Please write out the data below word for word, leaving out the pictures.

DATASET ENTRIES —
====

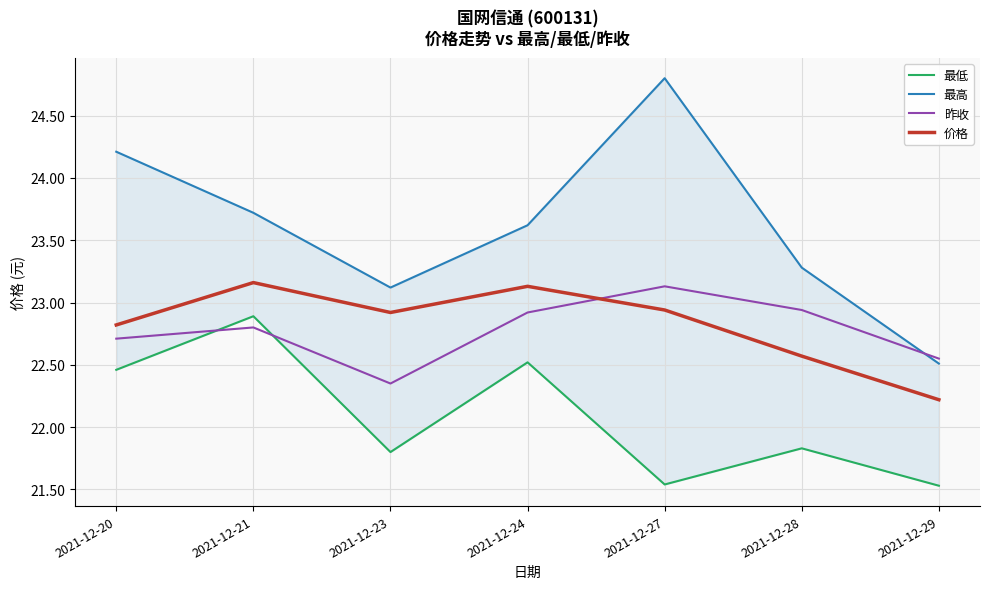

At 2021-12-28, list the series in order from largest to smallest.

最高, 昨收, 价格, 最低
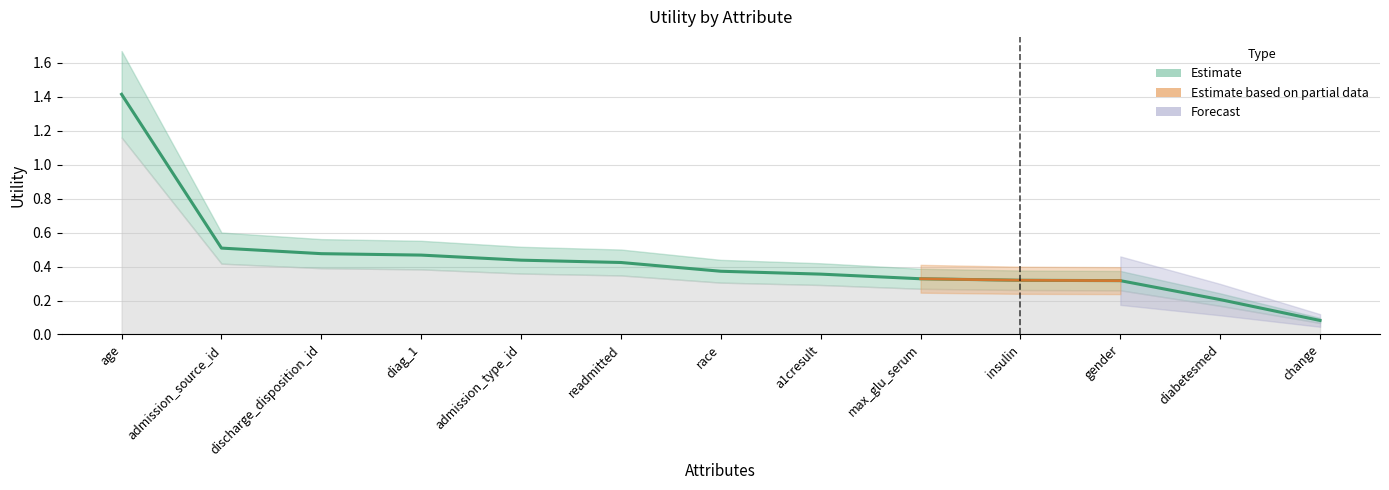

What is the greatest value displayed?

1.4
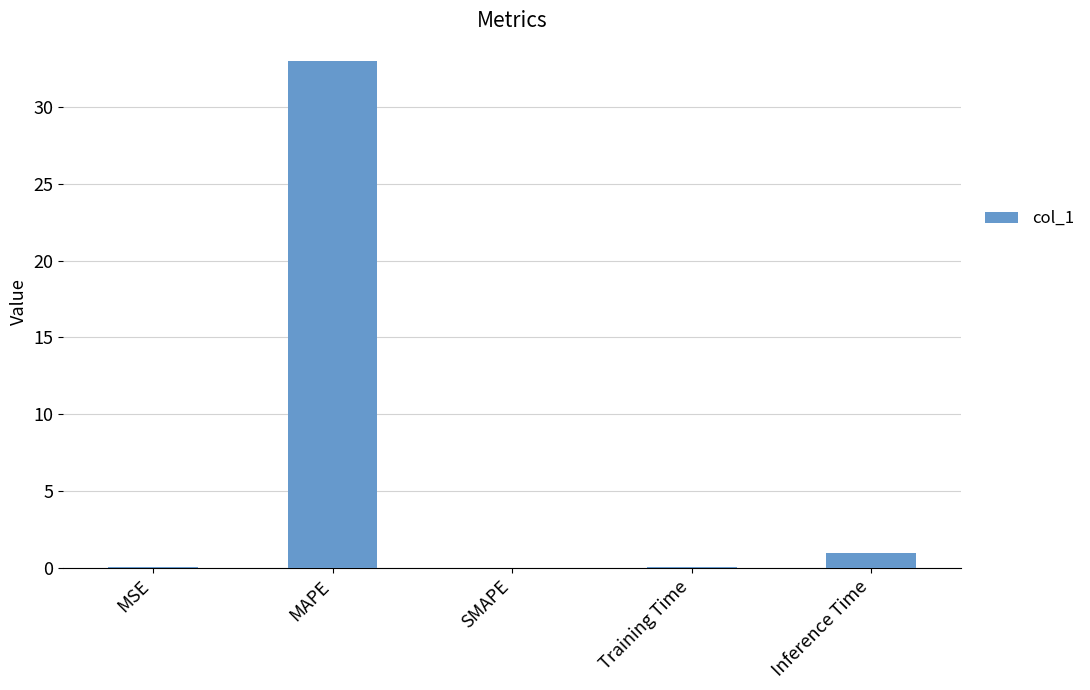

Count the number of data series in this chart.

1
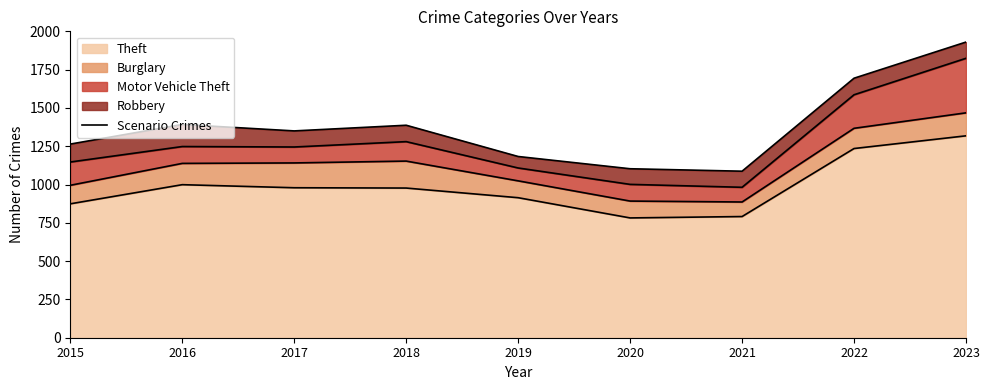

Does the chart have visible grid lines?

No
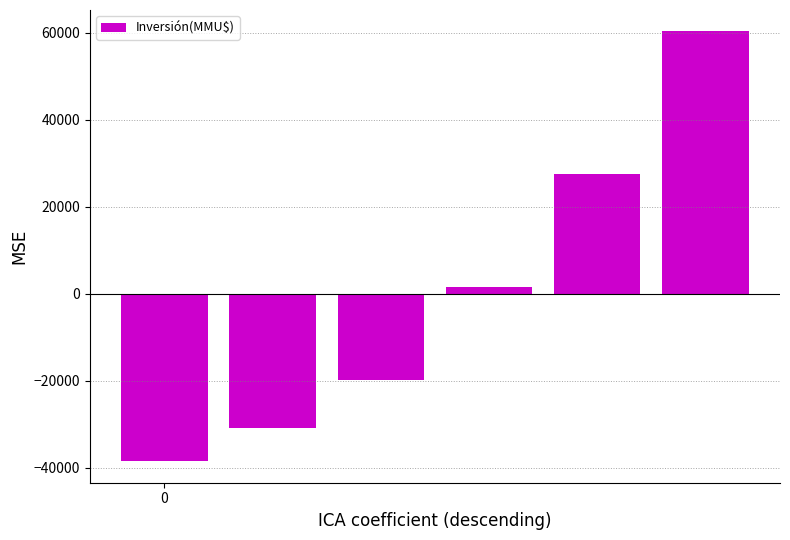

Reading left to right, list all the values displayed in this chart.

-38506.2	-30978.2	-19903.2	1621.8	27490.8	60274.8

====

TASK OUTPUT —
At 2021-12-28, list the series in order from largest to smallest.

最高, 昨收, 价格, 最低

What is the greatest value displayed?

1.4

Count the number of data series in this chart.

1

Does the chart have visible grid lines?

No

Reading left to right, list all the values displayed in this chart.

-38506.2	-30978.2	-19903.2	1621.8	27490.8	60274.8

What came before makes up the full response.